Poster Presentations:
Graduate Student Researcher
Oregon State University
Uncertainty Quantification in Seismic-induced Building Debris Tsunami Evacuation
Co-Authors: Mehrshad Amini (University of Rhode Island), Andre R. Barbosa (Oregon State University), and Daniel Cox (Oregon State University)
Abstract: This study aims to quantify uncertainty in predicting seismic damage to buildings and associated debris at a community scale. Traditionally, the HAZUS methodology offers expected values for the debris fraction, resulting in deterministic outcomes for structural and nonstructural debris volumes. In this study, we extend the HAZUS methodology to quantity and propagate uncertainties in the model. Results are compared using two building inventory databases: (1) the National Structure Inventory (NSI), and (2) a local tax assessor inventory. The NSI is a publicly available building inventory developed by the U.S. Army Corps of Engineers, whereas local tax assessor data are unique for each community. This study is applied to the coastal city of Seaside, Oregon, which is vulnerable to earthquake and tsunami hazards from the Cascadia Subduction Zone.

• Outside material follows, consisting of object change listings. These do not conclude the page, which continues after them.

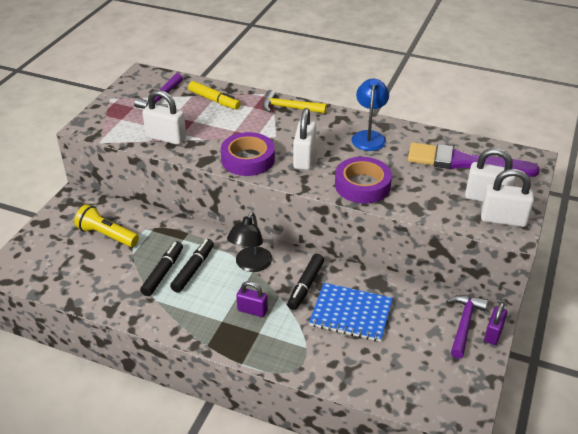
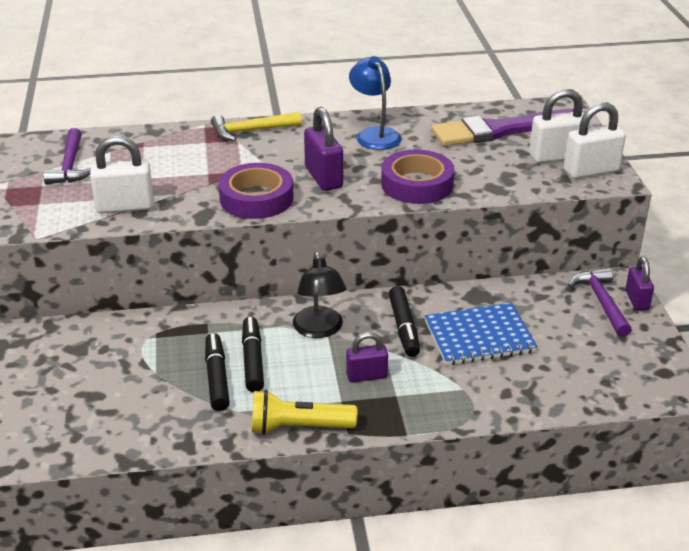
camera: 30 degrees left, 5 degrees down
yellow flashlight [74,204,139,247] -> yellow flashlight moved to [252,390,358,435]
yellow marker [188,81,241,110] -> none
white padlock [293,108,316,170] -> purple padlock [304,107,343,191]

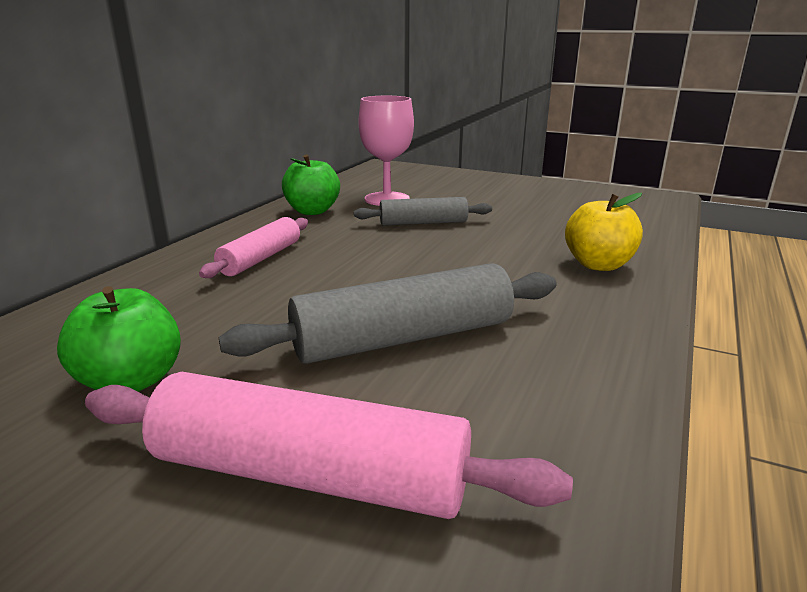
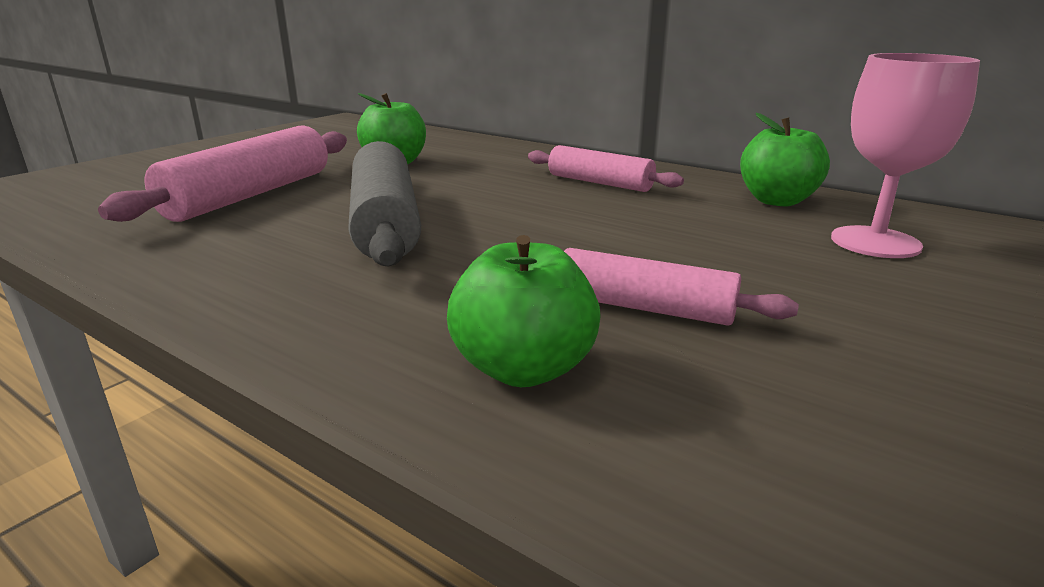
camera: 100 degrees right, 0 degrees up
grey rolling pin [354,197,492,226] -> none
yellow apple [565,193,643,271] -> green apple [447,235,601,387]
none -> pink rolling pin [564,248,799,326]

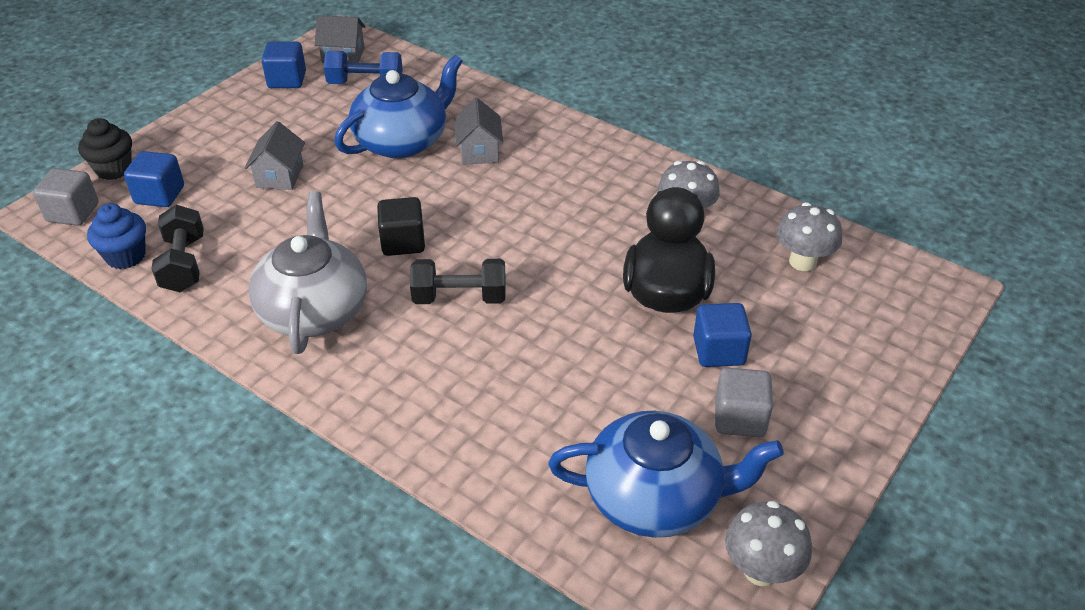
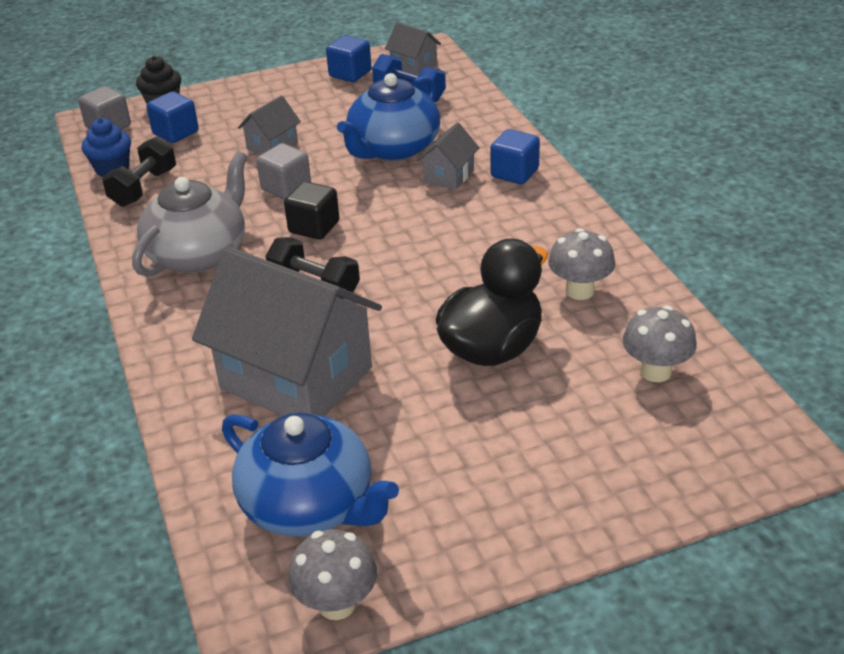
camera: 35 degrees right, 5 degrees down
blue teapot [335,55,463,159] -> blue teapot turned 135 degrees clockwise [337,73,440,161]
blue cube [693,303,752,367] -> blue cube moved to [490,129,540,184]
grey cube [715,368,773,437] -> grey cube moved to [256,143,311,200]
none -> grey house [192,247,382,416]

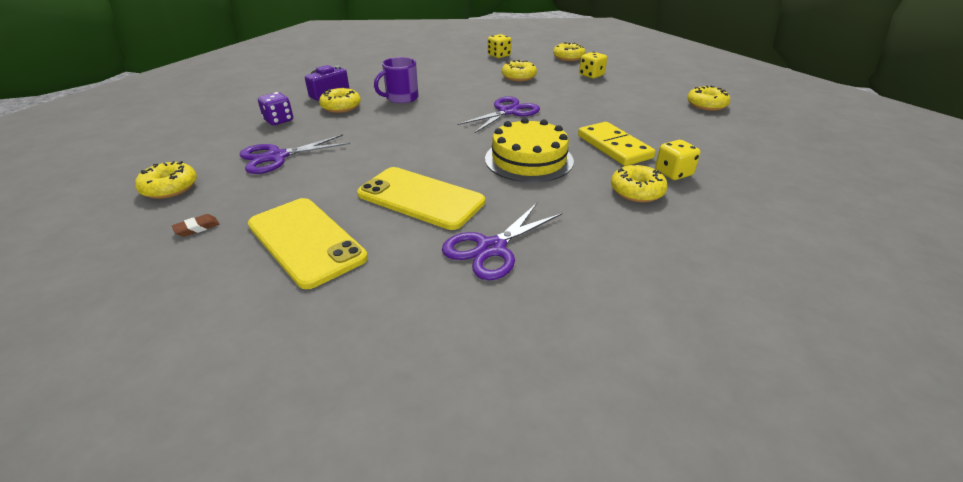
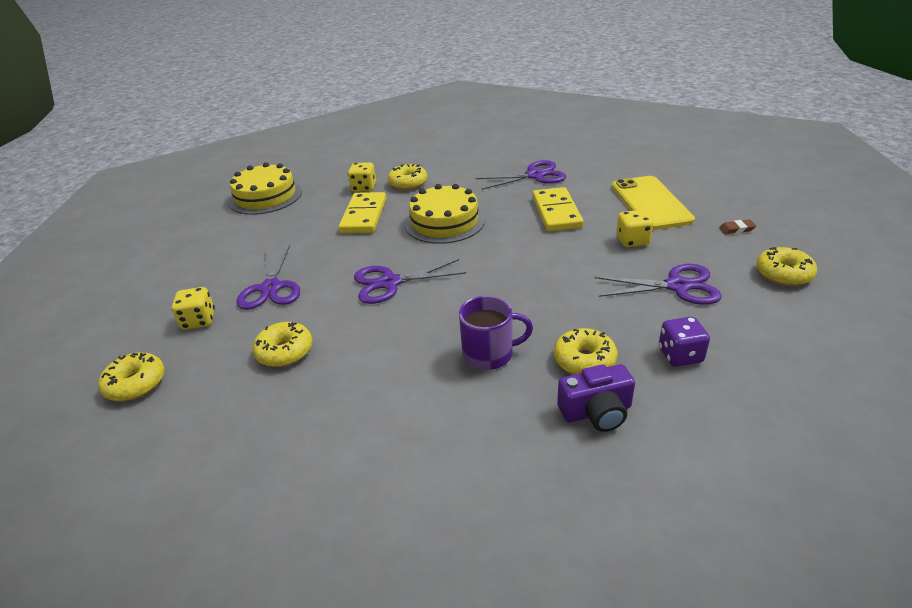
camera: 145 degrees left, 0 degrees up
yellow phone [357,167,485,230] -> yellow domino [533,187,584,231]
yellow dice [488,34,511,58] -> yellow dice moved to [616,210,653,247]
yellow donut [687,86,730,111] -> none
none -> yellow cake [229,162,302,215]
none -> purple scissors [237,245,300,310]

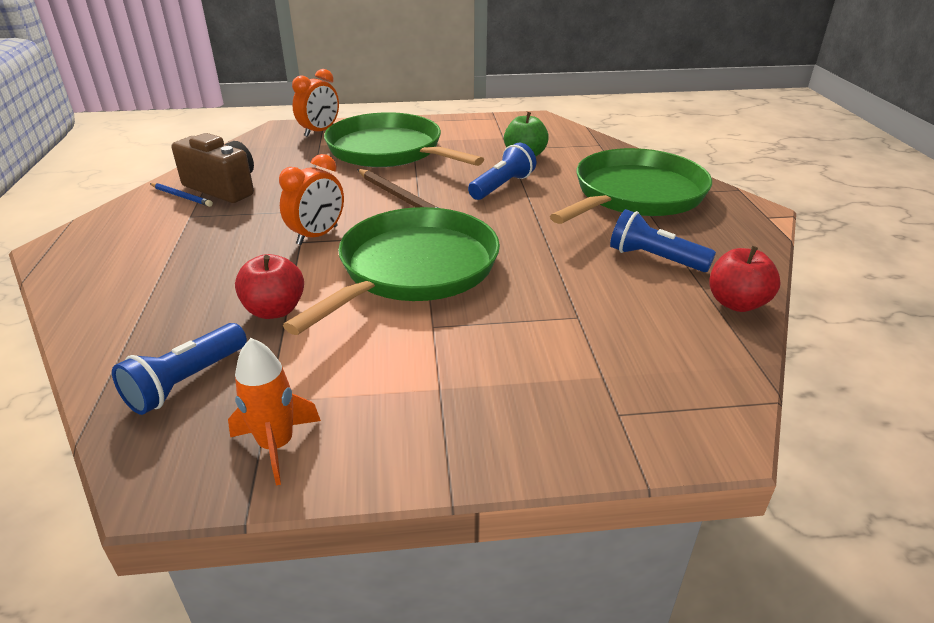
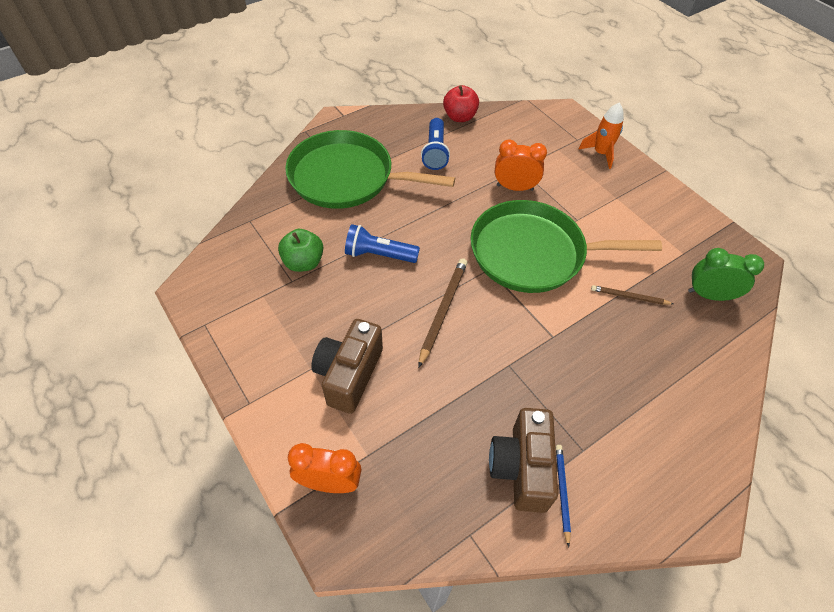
camera: 120 degrees left, 20 degrees up
blue flashlight [112,323,247,415] -> green clock [688,248,764,301]
orange rocket [228,338,321,485] -> orange rocket moved to [578,102,624,169]
red apple [235,254,304,319] -> brown pencil [591,285,674,305]
orange clock [279,154,344,245] -> orange clock moved to [495,139,547,191]
green pan [324,112,484,167] -> brown camera [311,319,383,414]

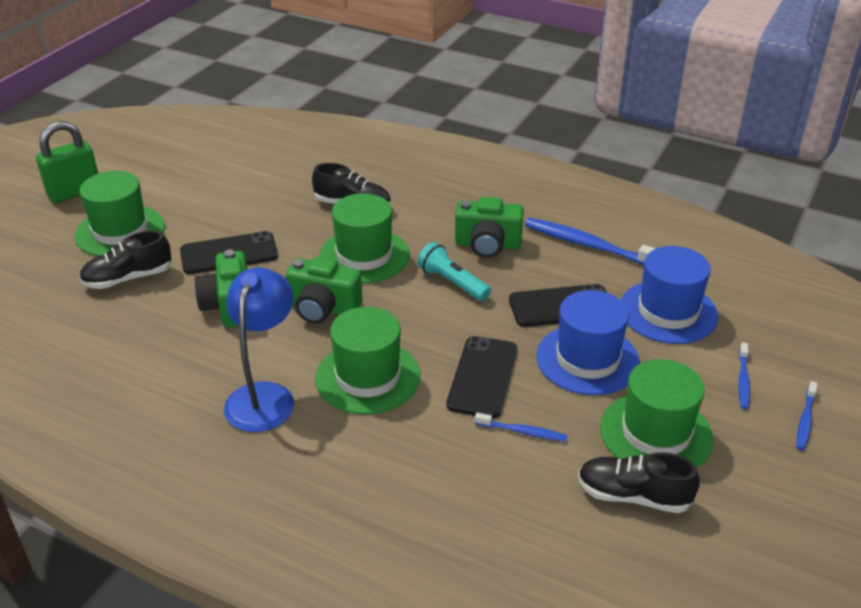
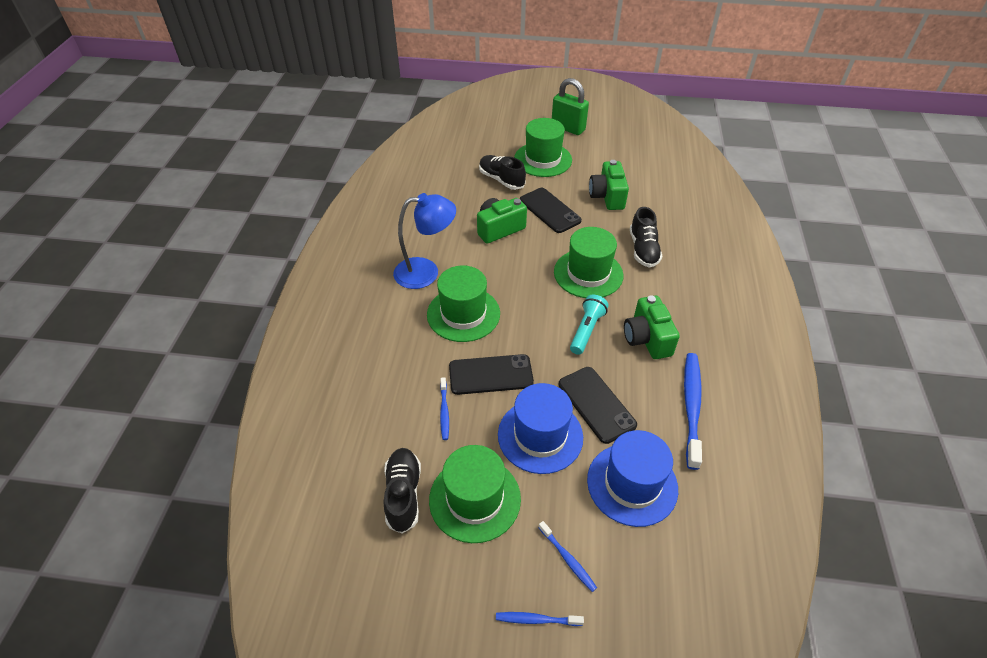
camera: 70 degrees right, 10 degrees up
green camera [285,257,363,324] -> green camera moved to [589,160,629,210]
blue toothbrush [738,342,750,409] -> blue toothbrush turned 120 degrees counterclockwise [538,521,597,592]

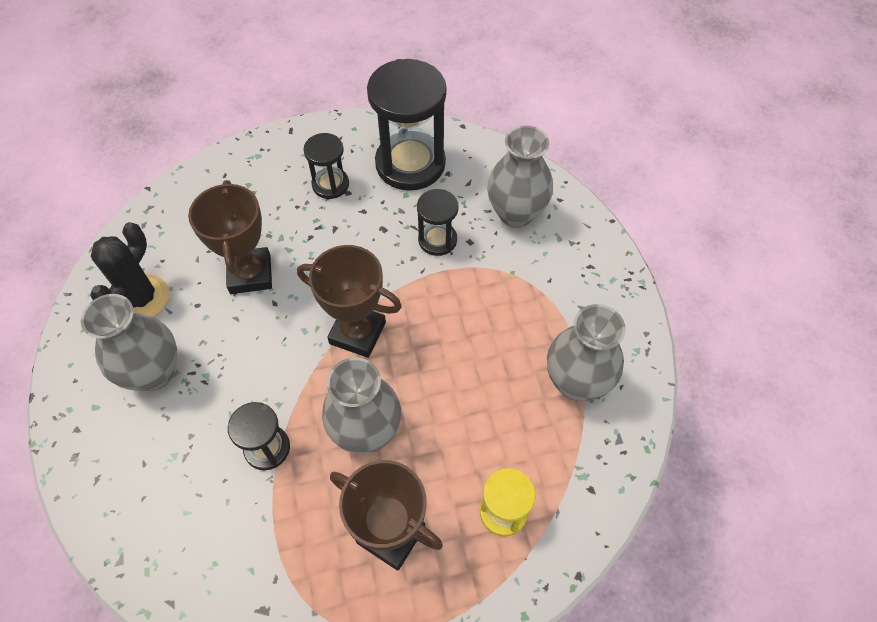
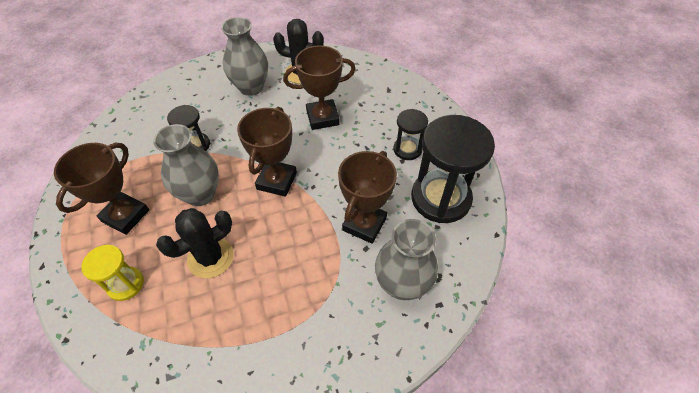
camera: 85 degrees right, 5 degrees down
black hourglass [417,189,459,256] -> brown trophy [338,151,397,244]
grey vase [547,304,626,401] -> none
none -> black cactus [156,208,234,278]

The seismic damage and associated debris volume are estimated at the parcel level across seven (7) mean recurrence intervals, ranging from 100-yr to 10,000-yr. Additionally, we compare the outcomes of this new approach with those of the traditional HAZUS methodology. The impact of the damage on debris volume is assessed on the tsunami life-safety, using IN-CORE, which is an open-source community resilience modeling environment. The insights gained will allow decision-makers, engineers, and scientists to better understand the uncertainty in seismic debris of buildings, which can improve the effectiveness of seismic and tsunamis risk management and response strategies.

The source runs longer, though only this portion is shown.